Akash Manohar

update readme frontmatter

a938cff 18 days ago

2.97 kB

license: apache-2.0
library_name: nemo
tags:
  - onnx
  - nemo
  - speech-commands
  - wake-word-spotting
datasets:
  - HashNuke/tincan-wakewords-data
metrics:
  - accuracy
model-index:
  - name: TinCan Speech Commands Model
    results:
      - task:
          type: audio-classification
          name: Speech command recognition
        dataset:
          name: TinCan Speech Commands validation set
          type: tincan-speech-commands-validation
        metrics:
          - type: loss
            name: Validation loss
            value: 0.1493
          - type: accuracy
            name: Validation micro top-1 accuracy
            value: 95.28
          - type: accuracy
            name: Validation macro accuracy
            value: 94.61

TinCan Speech Commands Model

A compact English speech-command recognition model for tincan app.

This model recognizes 47 short command classes and is designed for small-footprint command recognition where cloud ASR is unnecessary or undesirable. The exported ONNX artifact is under 400 KB, making it practical for local-first applications, prototypes, and edge deployments.

12 custom words
and 35 words from the Google Speech Commands dataset v2

Highlights

47-class English command recognizer
ONNX export for portable inference
Small model artifact: model.onnx is approximately 378 KB
Based on NVIDIA NeMo's MatchboxNet command-recognition model family

Base Model

This model uses NVIDIA NeMo's commandrecognition_en_matchboxnet3x2x64_v2 MatchboxNet command-recognition architecture.
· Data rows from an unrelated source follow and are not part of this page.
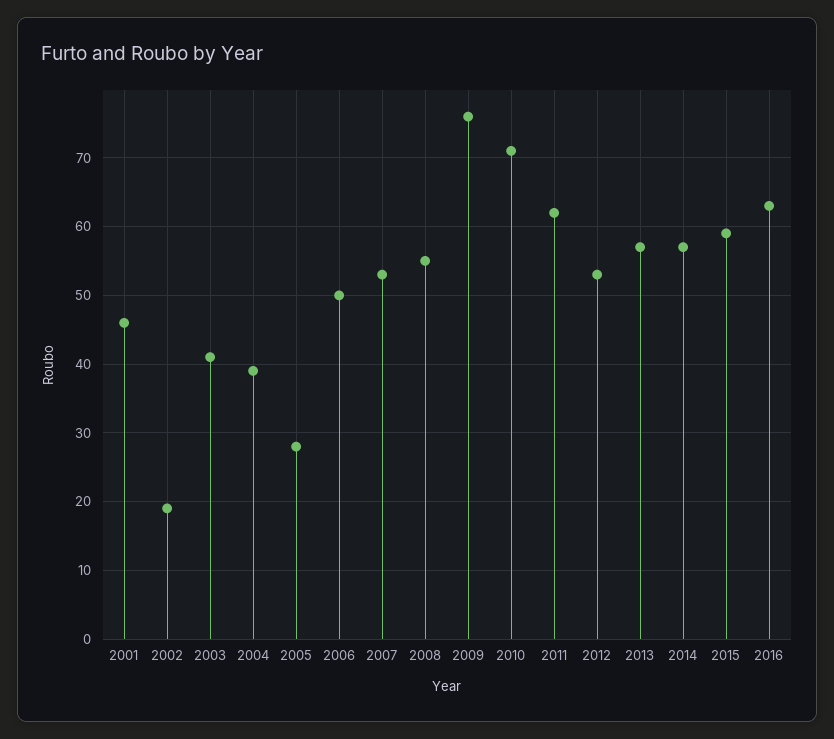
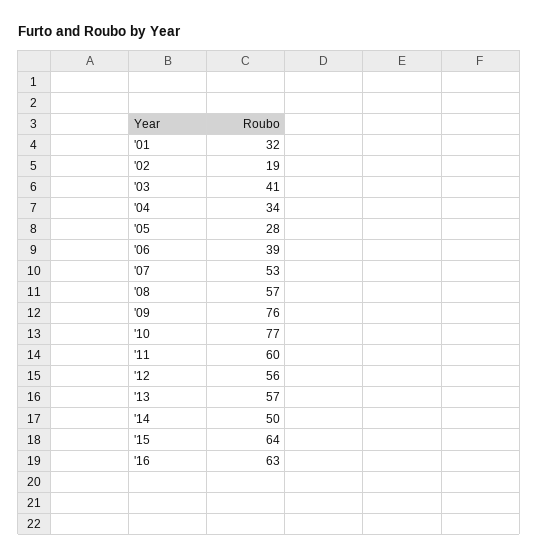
  {
-   "2001": 46,
+   "2001": 32,
    "2002": 19,
    "2003": 41,
-   "2004": 39,
+   "2004": 34,
    "2005": 28,
-   "2006": 50,
+   "2006": 39,
    "2007": 53,
-   "2008": 55,
+   "2008": 57,
    "2009": 76,
-   "2010": 71,
+   "2010": 77,
-   "2011": 62,
+   "2011": 60,
-   "2012": 53,
+   "2012": 56,
    "2013": 57,
-   "2014": 57,
+   "2014": 50,
-   "2015": 59,
+   "2015": 64,
    "2016": 63
  }

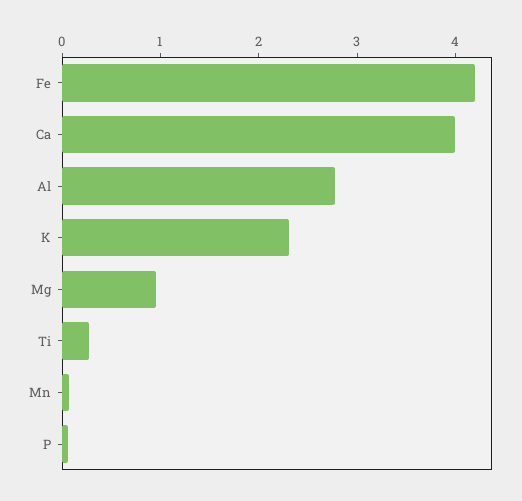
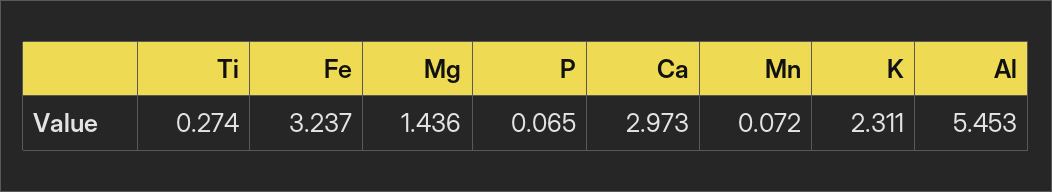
  {
-   "Fe": 4.2,
+   "Fe": 3.237,
-   "Ca": 4,
+   "Ca": 2.973,
-   "Al": 2.8,
+   "Al": 5.453,
    "K": 2.311,
-   "Mg": 1,
+   "Mg": 1.436,
    "Ti": 0.274,
    "Mn": 0.072,
    "P": 0.065
  }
Base model reference: commandrecognition_en_matchboxnet3x2x64_v2

Metrics

These metrics describe the currently exported model.onnx artifact.

Metric	Value
Validation loss	0.1493
Validation micro top-1 accuracy	95.28%
Validation macro accuracy	94.61%

Supported Commands

Custom TinCan commands:

astra, bali, boston, capri, delhi, dublin, frisco, monaco, oslo, paris, seatown, tokyo

Google Speech Commands labels:

yes, no, up, down, left, right, on, off, stop, go, zero, one, two, three, four, five, six, seven, eight, nine, bed, bird, cat, dog, happy, house, marvin, sheila, tree, wow, backward, forward, follow, learn, visual

Inference Notes

The model outputs logits over the 47 labels listed in labels.json. Use the output index to look up the predicted command label.

Training Provenance

Field	Value
Model name	`commandrecognition_en_matchboxnet3x2x64_v2`
Export format	ONNX
Epochs	10
Batch size	32

Limitations

This is a closed-vocabulary command recognizer, not a general speech-to-text model.
The model is intended for English short-command recognition.
Validation metrics may not fully predict performance with every microphone, speaker, accent, room, or noise condition.